> [TO DO] Copy the lines of the records below without any change, but leave the pictures out of your copy.

> [DATA SUPPLIED]
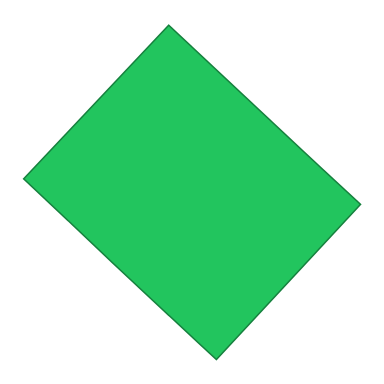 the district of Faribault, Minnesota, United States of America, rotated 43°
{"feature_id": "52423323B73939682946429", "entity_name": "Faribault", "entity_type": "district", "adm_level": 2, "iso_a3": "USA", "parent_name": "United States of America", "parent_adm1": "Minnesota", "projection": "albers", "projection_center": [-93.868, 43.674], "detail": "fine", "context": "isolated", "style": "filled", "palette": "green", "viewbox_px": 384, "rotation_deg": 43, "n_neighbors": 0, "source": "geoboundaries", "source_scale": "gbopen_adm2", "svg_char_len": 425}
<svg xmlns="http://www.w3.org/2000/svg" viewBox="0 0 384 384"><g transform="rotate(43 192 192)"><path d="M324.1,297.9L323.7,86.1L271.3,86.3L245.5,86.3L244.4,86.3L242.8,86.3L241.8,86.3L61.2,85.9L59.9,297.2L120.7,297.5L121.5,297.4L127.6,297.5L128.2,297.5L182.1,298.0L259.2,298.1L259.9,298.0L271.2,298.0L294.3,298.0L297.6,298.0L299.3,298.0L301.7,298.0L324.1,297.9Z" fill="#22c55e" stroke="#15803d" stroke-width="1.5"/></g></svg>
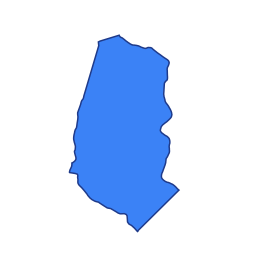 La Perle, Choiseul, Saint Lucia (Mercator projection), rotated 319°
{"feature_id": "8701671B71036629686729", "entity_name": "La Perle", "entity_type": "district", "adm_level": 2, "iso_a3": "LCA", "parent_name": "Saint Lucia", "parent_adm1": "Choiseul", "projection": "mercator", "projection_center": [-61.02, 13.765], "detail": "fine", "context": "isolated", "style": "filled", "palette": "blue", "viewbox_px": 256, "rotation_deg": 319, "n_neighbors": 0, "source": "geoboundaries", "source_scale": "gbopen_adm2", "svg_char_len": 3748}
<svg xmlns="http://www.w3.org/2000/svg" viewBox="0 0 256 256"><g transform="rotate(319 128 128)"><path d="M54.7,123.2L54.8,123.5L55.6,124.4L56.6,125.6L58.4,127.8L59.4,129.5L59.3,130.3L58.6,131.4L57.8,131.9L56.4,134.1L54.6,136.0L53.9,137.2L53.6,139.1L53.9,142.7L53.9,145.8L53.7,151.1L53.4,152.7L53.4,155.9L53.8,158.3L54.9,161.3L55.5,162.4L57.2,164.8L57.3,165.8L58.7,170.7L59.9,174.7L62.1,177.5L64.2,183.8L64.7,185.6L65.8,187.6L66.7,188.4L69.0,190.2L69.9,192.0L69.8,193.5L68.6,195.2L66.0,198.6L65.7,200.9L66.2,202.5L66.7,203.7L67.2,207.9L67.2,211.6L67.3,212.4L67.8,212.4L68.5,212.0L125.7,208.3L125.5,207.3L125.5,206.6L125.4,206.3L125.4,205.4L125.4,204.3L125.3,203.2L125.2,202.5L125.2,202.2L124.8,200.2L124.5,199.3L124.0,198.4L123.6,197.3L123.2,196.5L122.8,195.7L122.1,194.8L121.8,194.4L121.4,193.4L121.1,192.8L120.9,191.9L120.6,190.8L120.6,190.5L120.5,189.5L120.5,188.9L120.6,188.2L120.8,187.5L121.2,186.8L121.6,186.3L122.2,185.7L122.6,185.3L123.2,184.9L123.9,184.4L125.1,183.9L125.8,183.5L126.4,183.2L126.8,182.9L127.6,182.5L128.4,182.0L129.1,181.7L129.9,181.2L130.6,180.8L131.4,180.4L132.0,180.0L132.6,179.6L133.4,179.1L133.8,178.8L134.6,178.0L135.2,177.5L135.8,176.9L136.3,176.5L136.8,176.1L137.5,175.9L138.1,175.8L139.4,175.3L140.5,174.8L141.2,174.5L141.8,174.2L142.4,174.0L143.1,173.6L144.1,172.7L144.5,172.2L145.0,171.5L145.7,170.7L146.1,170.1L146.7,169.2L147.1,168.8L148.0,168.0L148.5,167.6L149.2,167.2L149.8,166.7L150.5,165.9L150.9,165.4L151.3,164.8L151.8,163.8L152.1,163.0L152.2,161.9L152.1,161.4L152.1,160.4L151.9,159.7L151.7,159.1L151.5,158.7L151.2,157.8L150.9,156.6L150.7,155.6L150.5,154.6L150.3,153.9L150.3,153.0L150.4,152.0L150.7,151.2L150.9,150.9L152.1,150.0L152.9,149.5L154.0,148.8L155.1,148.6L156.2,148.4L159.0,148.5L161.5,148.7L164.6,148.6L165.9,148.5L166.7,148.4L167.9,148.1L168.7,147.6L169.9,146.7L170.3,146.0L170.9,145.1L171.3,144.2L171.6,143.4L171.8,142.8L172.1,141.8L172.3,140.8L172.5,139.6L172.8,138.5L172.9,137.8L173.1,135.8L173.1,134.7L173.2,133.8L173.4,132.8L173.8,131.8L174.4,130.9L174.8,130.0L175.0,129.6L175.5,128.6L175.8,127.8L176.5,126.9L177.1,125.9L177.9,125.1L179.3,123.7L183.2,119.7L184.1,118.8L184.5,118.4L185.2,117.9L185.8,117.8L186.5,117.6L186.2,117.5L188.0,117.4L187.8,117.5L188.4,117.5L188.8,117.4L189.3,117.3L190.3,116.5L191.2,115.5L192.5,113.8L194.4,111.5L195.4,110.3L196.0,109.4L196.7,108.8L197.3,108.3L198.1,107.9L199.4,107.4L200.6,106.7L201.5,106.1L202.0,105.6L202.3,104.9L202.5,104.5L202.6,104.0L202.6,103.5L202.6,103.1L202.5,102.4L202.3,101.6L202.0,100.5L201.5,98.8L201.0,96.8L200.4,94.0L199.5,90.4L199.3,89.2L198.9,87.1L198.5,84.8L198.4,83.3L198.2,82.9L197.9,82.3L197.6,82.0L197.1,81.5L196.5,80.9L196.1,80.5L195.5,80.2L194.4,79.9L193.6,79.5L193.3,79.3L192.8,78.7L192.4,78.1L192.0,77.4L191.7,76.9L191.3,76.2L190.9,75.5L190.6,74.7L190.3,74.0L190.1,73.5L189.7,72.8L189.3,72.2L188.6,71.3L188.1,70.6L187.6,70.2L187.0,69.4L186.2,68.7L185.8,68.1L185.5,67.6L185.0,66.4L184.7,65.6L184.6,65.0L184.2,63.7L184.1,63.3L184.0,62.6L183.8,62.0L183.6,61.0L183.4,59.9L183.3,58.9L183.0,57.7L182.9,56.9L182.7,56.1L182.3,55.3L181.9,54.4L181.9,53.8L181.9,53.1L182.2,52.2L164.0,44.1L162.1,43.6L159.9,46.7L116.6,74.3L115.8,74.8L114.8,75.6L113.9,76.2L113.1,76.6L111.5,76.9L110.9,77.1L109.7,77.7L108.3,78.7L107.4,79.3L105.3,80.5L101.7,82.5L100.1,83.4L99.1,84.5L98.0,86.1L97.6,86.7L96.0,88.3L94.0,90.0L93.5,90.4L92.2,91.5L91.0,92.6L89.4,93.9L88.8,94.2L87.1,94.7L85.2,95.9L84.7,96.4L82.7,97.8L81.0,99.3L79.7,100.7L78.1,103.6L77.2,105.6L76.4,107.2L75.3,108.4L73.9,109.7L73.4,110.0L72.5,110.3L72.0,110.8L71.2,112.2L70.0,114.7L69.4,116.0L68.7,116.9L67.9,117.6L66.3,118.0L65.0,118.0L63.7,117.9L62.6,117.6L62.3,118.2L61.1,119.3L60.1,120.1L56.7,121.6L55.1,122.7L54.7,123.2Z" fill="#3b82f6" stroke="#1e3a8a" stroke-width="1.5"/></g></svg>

> [FINISHED EXERCISE]
 the district of Faribault, Minnesota, United States of America, rotated 43°
{"feature_id": "52423323B73939682946429", "entity_name": "Faribault", "entity_type": "district", "adm_level": 2, "iso_a3": "USA", "parent_name": "United States of America", "parent_adm1": "Minnesota", "projection": "albers", "projection_center": [-93.868, 43.674], "detail": "fine", "context": "isolated", "style": "filled", "palette": "green", "viewbox_px": 384, "rotation_deg": 43, "n_neighbors": 0, "source": "geoboundaries", "source_scale": "gbopen_adm2", "svg_char_len": 425}
<svg xmlns="http://www.w3.org/2000/svg" viewBox="0 0 384 384"><g transform="rotate(43 192 192)"><path d="M324.1,297.9L323.7,86.1L271.3,86.3L245.5,86.3L244.4,86.3L242.8,86.3L241.8,86.3L61.2,85.9L59.9,297.2L120.7,297.5L121.5,297.4L127.6,297.5L128.2,297.5L182.1,298.0L259.2,298.1L259.9,298.0L271.2,298.0L294.3,298.0L297.6,298.0L299.3,298.0L301.7,298.0L324.1,297.9Z" fill="#22c55e" stroke="#15803d" stroke-width="1.5"/></g></svg>
 La Perle, Choiseul, Saint Lucia (Mercator projection), rotated 319°
{"feature_id": "8701671B71036629686729", "entity_name": "La Perle", "entity_type": "district", "adm_level": 2, "iso_a3": "LCA", "parent_name": "Saint Lucia", "parent_adm1": "Choiseul", "projection": "mercator", "projection_center": [-61.02, 13.765], "detail": "fine", "context": "isolated", "style": "filled", "palette": "blue", "viewbox_px": 256, "rotation_deg": 319, "n_neighbors": 0, "source": "geoboundaries", "source_scale": "gbopen_adm2", "svg_char_len": 3748}
<svg xmlns="http://www.w3.org/2000/svg" viewBox="0 0 256 256"><g transform="rotate(319 128 128)"><path d="M54.7,123.2L54.8,123.5L55.6,124.4L56.6,125.6L58.4,127.8L59.4,129.5L59.3,130.3L58.6,131.4L57.8,131.9L56.4,134.1L54.6,136.0L53.9,137.2L53.6,139.1L53.9,142.7L53.9,145.8L53.7,151.1L53.4,152.7L53.4,155.9L53.8,158.3L54.9,161.3L55.5,162.4L57.2,164.8L57.3,165.8L58.7,170.7L59.9,174.7L62.1,177.5L64.2,183.8L64.7,185.6L65.8,187.6L66.7,188.4L69.0,190.2L69.9,192.0L69.8,193.5L68.6,195.2L66.0,198.6L65.7,200.9L66.2,202.5L66.7,203.7L67.2,207.9L67.2,211.6L67.3,212.4L67.8,212.4L68.5,212.0L125.7,208.3L125.5,207.3L125.5,206.6L125.4,206.3L125.4,205.4L125.4,204.3L125.3,203.2L125.2,202.5L125.2,202.2L124.8,200.2L124.5,199.3L124.0,198.4L123.6,197.3L123.2,196.5L122.8,195.7L122.1,194.8L121.8,194.4L121.4,193.4L121.1,192.8L120.9,191.9L120.6,190.8L120.6,190.5L120.5,189.5L120.5,188.9L120.6,188.2L120.8,187.5L121.2,186.8L121.6,186.3L122.2,185.7L122.6,185.3L123.2,184.9L123.9,184.4L125.1,183.9L125.8,183.5L126.4,183.2L126.8,182.9L127.6,182.5L128.4,182.0L129.1,181.7L129.9,181.2L130.6,180.8L131.4,180.4L132.0,180.0L132.6,179.6L133.4,179.1L133.8,178.8L134.6,178.0L135.2,177.5L135.8,176.9L136.3,176.5L136.8,176.1L137.5,175.9L138.1,175.8L139.4,175.3L140.5,174.8L141.2,174.5L141.8,174.2L142.4,174.0L143.1,173.6L144.1,172.7L144.5,172.2L145.0,171.5L145.7,170.7L146.1,170.1L146.7,169.2L147.1,168.8L148.0,168.0L148.5,167.6L149.2,167.2L149.8,166.7L150.5,165.9L150.9,165.4L151.3,164.8L151.8,163.8L152.1,163.0L152.2,161.9L152.1,161.4L152.1,160.4L151.9,159.7L151.7,159.1L151.5,158.7L151.2,157.8L150.9,156.6L150.7,155.6L150.5,154.6L150.3,153.9L150.3,153.0L150.4,152.0L150.7,151.2L150.9,150.9L152.1,150.0L152.9,149.5L154.0,148.8L155.1,148.6L156.2,148.4L159.0,148.5L161.5,148.7L164.6,148.6L165.9,148.5L166.7,148.4L167.9,148.1L168.7,147.6L169.9,146.7L170.3,146.0L170.9,145.1L171.3,144.2L171.6,143.4L171.8,142.8L172.1,141.8L172.3,140.8L172.5,139.6L172.8,138.5L172.9,137.8L173.1,135.8L173.1,134.7L173.2,133.8L173.4,132.8L173.8,131.8L174.4,130.9L174.8,130.0L175.0,129.6L175.5,128.6L175.8,127.8L176.5,126.9L177.1,125.9L177.9,125.1L179.3,123.7L183.2,119.7L184.1,118.8L184.5,118.4L185.2,117.9L185.8,117.8L186.5,117.6L186.2,117.5L188.0,117.4L187.8,117.5L188.4,117.5L188.8,117.4L189.3,117.3L190.3,116.5L191.2,115.5L192.5,113.8L194.4,111.5L195.4,110.3L196.0,109.4L196.7,108.8L197.3,108.3L198.1,107.9L199.4,107.4L200.6,106.7L201.5,106.1L202.0,105.6L202.3,104.9L202.5,104.5L202.6,104.0L202.6,103.5L202.6,103.1L202.5,102.4L202.3,101.6L202.0,100.5L201.5,98.8L201.0,96.8L200.4,94.0L199.5,90.4L199.3,89.2L198.9,87.1L198.5,84.8L198.4,83.3L198.2,82.9L197.9,82.3L197.6,82.0L197.1,81.5L196.5,80.9L196.1,80.5L195.5,80.2L194.4,79.9L193.6,79.5L193.3,79.3L192.8,78.7L192.4,78.1L192.0,77.4L191.7,76.9L191.3,76.2L190.9,75.5L190.6,74.7L190.3,74.0L190.1,73.5L189.7,72.8L189.3,72.2L188.6,71.3L188.1,70.6L187.6,70.2L187.0,69.4L186.2,68.7L185.8,68.1L185.5,67.6L185.0,66.4L184.7,65.6L184.6,65.0L184.2,63.7L184.1,63.3L184.0,62.6L183.8,62.0L183.6,61.0L183.4,59.9L183.3,58.9L183.0,57.7L182.9,56.9L182.7,56.1L182.3,55.3L181.9,54.4L181.9,53.8L181.9,53.1L182.2,52.2L164.0,44.1L162.1,43.6L159.9,46.7L116.6,74.3L115.8,74.8L114.8,75.6L113.9,76.2L113.1,76.6L111.5,76.9L110.9,77.1L109.7,77.7L108.3,78.7L107.4,79.3L105.3,80.5L101.7,82.5L100.1,83.4L99.1,84.5L98.0,86.1L97.6,86.7L96.0,88.3L94.0,90.0L93.5,90.4L92.2,91.5L91.0,92.6L89.4,93.9L88.8,94.2L87.1,94.7L85.2,95.9L84.7,96.4L82.7,97.8L81.0,99.3L79.7,100.7L78.1,103.6L77.2,105.6L76.4,107.2L75.3,108.4L73.9,109.7L73.4,110.0L72.5,110.3L72.0,110.8L71.2,112.2L70.0,114.7L69.4,116.0L68.7,116.9L67.9,117.6L66.3,118.0L65.0,118.0L63.7,117.9L62.6,117.6L62.3,118.2L61.1,119.3L60.1,120.1L56.7,121.6L55.1,122.7L54.7,123.2Z" fill="#3b82f6" stroke="#1e3a8a" stroke-width="1.5"/></g></svg>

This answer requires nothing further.